● **Required tasks**:
1. Please answer these questions about the profile of Angelica Merlot:
(a) In what year did she become Australia's youngest-ever recipient of a National Health and Medical Research Council fellowship?
(b) Where did she work before joining the Institute?
(c) What does her work use to selectively target and kill cancer cells?
2. Rewrite the stretch of the Angelica Merlot profile from "Before joining the" through "trial in Australia.", substituting "brain cancer" for "pancreatic cancer".

● **Text for analysis**:

--- START ---

Angelica Merlot

Project Leader at Children's Cancer Institute

Dr Angelica Merlot leads the Cancer Targets and Therapeutics Team in the Tumour Biology and Targeting Group at Children's Cancer Institute. Angelica has not wasted any time establishing her career as a cancer researcher, becoming Australia’s youngest-ever recipient of a National Health and Medical Research Council fellowship in 2018.

‘Like many Australians, I’ve lost family members to cancer, and it’s their stories and struggles that inspire me,’ she explains. ‘I want to do research that improves patient outcomes and survival rates.’

Before joining the Institute in May 2018, Angelica worked at the University of Sydney, developing new anti-cancer drugs for particularly difficult-to-treat cancers, including pancreatic cancer. One of these drugs successfully entered a Phase 1 clinical trial in Australia.

Angelica’s work is focused on improving our understanding of how tumours grow, spread, and adapt to evade anti-cancer therapies, and applying this understanding to develop new drugs and strategies that are safer and more effective than current therapies. This involves using nanoparticles to selectively target and kill cancer cells, leaving healthy cells unharmed.

--- END ---

(Saved data entries)
--- START ---

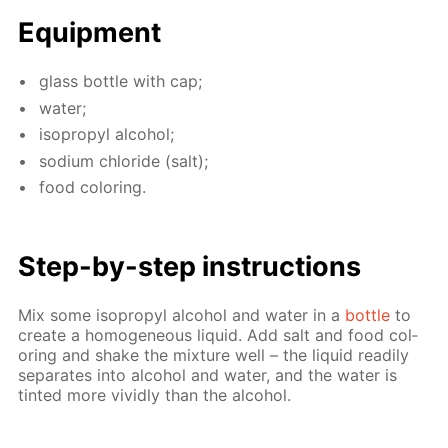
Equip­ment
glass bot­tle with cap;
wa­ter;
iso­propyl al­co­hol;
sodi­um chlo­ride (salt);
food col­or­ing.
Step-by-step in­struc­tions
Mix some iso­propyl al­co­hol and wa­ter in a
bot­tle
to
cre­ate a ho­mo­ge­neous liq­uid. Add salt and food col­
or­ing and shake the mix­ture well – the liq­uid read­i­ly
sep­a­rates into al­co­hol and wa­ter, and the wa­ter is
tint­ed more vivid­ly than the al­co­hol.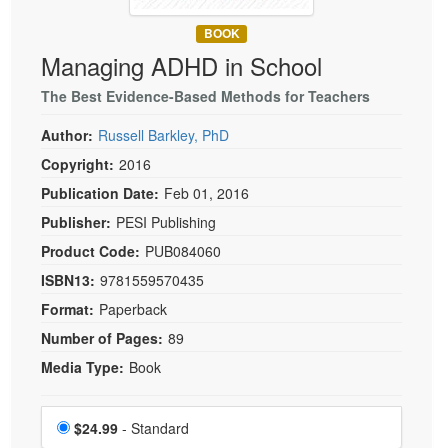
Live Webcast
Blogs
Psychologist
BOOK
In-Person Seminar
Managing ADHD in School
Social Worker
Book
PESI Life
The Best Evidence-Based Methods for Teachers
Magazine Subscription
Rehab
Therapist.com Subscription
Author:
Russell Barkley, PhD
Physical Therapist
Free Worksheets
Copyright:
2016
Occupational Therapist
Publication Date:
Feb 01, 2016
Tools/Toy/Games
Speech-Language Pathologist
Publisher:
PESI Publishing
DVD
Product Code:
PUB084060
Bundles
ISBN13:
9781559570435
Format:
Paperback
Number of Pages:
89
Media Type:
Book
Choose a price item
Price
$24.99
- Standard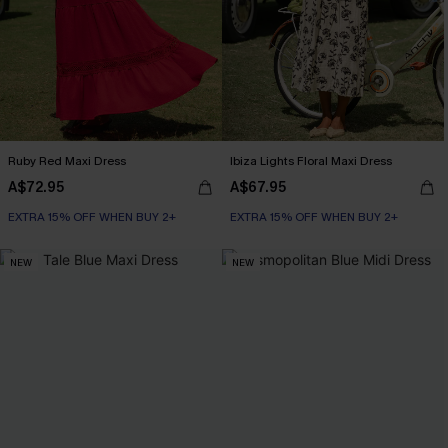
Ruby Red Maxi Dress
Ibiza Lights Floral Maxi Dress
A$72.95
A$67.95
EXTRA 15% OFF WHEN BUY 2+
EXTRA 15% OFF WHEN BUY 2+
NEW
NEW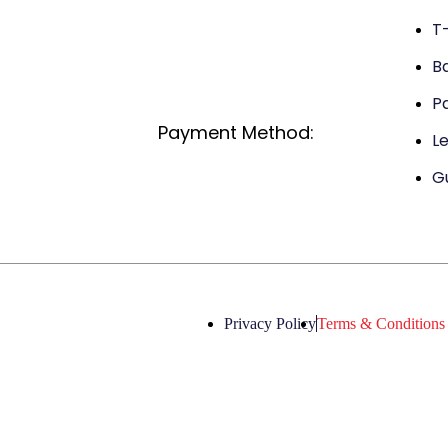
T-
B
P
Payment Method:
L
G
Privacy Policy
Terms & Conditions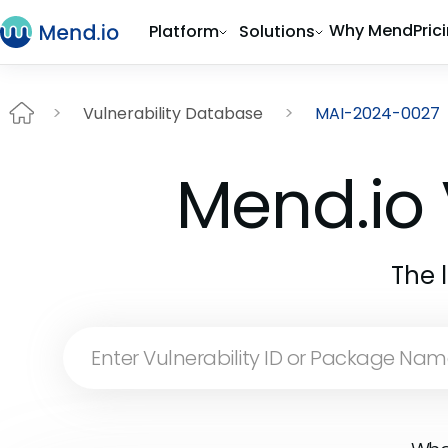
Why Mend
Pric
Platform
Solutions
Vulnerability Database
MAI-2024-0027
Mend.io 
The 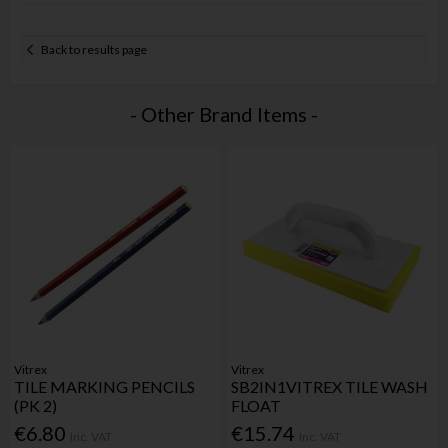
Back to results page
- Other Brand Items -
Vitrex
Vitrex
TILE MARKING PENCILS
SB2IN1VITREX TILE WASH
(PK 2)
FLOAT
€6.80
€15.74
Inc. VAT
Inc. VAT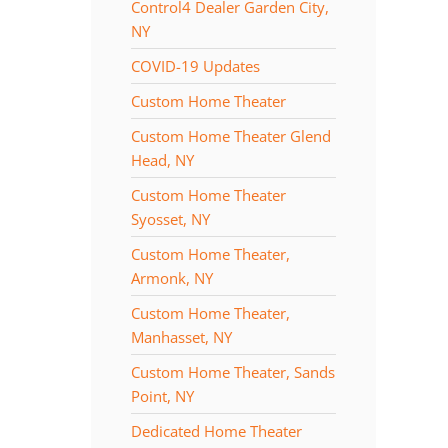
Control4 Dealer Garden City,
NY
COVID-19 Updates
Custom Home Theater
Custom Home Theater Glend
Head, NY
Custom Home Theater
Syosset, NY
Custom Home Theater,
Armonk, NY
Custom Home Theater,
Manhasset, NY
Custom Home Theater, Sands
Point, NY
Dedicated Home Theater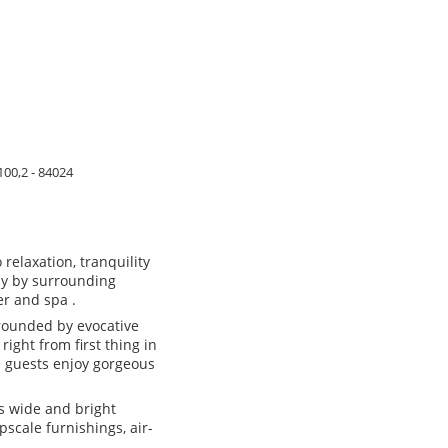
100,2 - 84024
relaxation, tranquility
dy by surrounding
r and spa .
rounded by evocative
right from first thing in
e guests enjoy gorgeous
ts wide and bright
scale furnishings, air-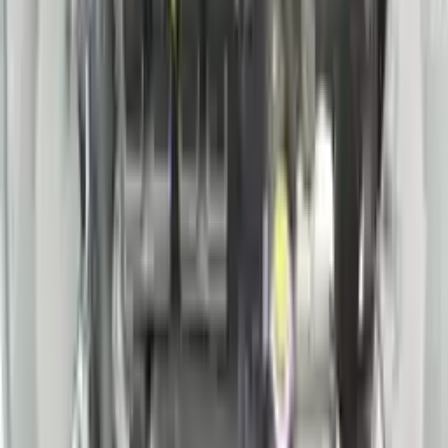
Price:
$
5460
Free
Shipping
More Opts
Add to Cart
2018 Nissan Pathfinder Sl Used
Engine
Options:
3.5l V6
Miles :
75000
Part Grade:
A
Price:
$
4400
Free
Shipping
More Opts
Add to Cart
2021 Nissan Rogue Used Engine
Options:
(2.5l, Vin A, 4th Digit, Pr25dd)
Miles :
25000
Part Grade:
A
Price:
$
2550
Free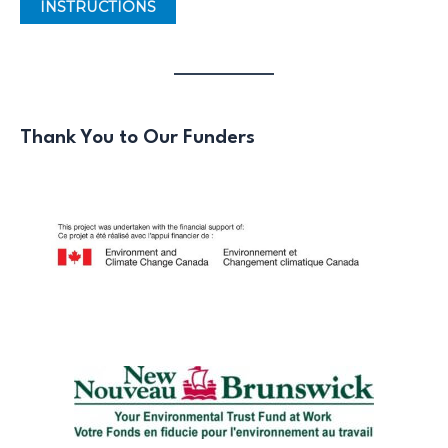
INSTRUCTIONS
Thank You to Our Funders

--- END ---

● **List of answers**:
1.
(a) 2018
(b) The University of Sydney
(c) Nanoparticles

2.
Before joining the Institute in May 2018, Angelica worked at the University of Sydney, developing new anti-cancer drugs for particularly difficult-to-treat cancers, including brain cancer. One of these drugs successfully entered a Phase 1 clinical trial in Australia.